# Directions
A - List the things the writer enjoys about self-employment, as named in the pros section of the self-employment passage.
B - Reproduce the self-employment passage starting at "BUT, there are" and ending at "to have kids).", swapping "vacation" for "holiday".
C - Summarize the self-employment passage in two sentences.

# Provided passage
********************
I love being self-employed.  I think I will enjoy retirement even more in the future, but if I’m not financially independent, self-employment is the only craved income path for me. 

My Pros of Self-Employment

I enjoy the flexibility, the control, and the income diversification that comes along with having 150+ clients in pet sitting and a few streams we have for making cash online.  When I worked for the car dealership software company from 2005-2011, they could have fired me at any moment and I would have had my personal main income stream cut off all at once.  Being self-employed has, strangely enough, made me feel more financially stable overall.

My Cons of Self-Employment

BUT, there are some WHOPPING downsides.  I truly miss the 100% matching up to 6% in my old 401k.  I also miss being able to take a vacation without coming back to a pile of things to do since everyone in my old department could cover each other’s work.  And, I definitely don’t have any paid maternity leave options now (I’m not sure if my old job had them or not because I left WAYYYYY before we ever thought we even wanted to have kids).

Planning for My Own Maternity “Leave”
********************
# Source data

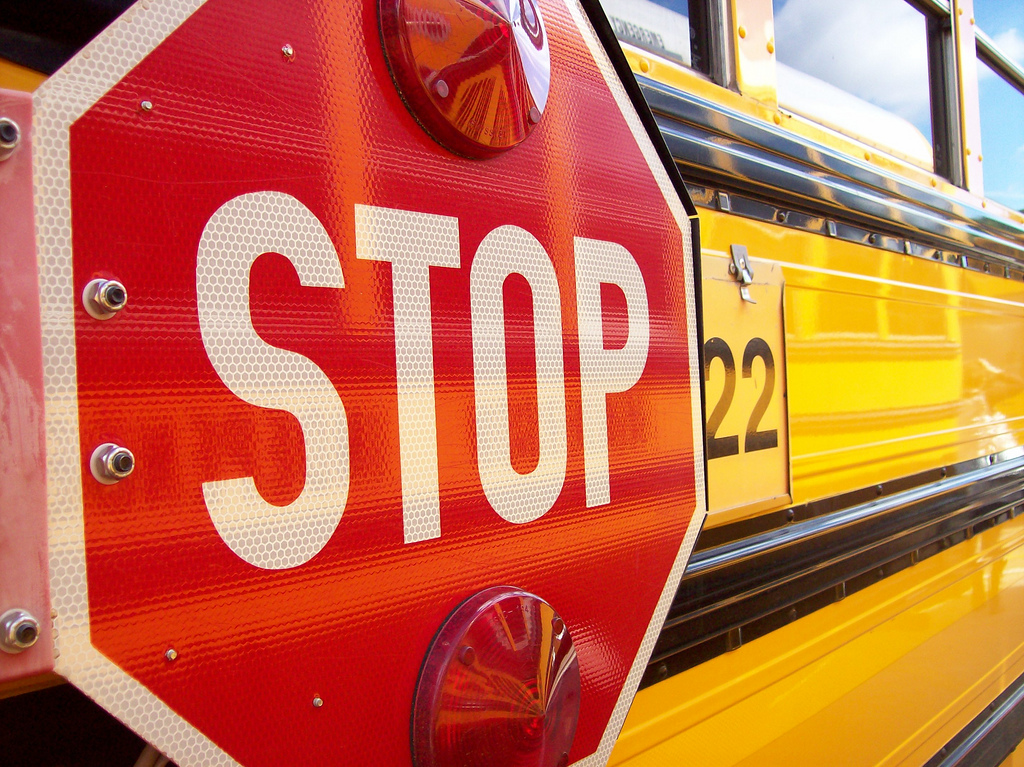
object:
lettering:
[195, 191, 649, 570]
********************
# Set of answers
A - The flexibility, the control, and the income diversification.

B -
BUT, there are some WHOPPING downsides.  I truly miss the 100% matching up to 6% in my old 401k.  I also miss being able to take a holiday without coming back to a pile of things to do since everyone in my old department could cover each other’s work.  And, I definitely don’t have any paid maternity leave options now (I’m not sure if my old job had them or not because I left WAYYYYY before we ever thought we even wanted to have kids).

C - The writer loves being self-employed for its flexibility, control, and income diversification, and feels more financially stable than when working for a car dealership software company from 2005-2011, where a firing could have cut off the main income stream at once. However, the writer misses the 100% matching up to 6% in the old 401k and being able to take a vacation while coworkers covered the work, and now has no paid maternity leave options.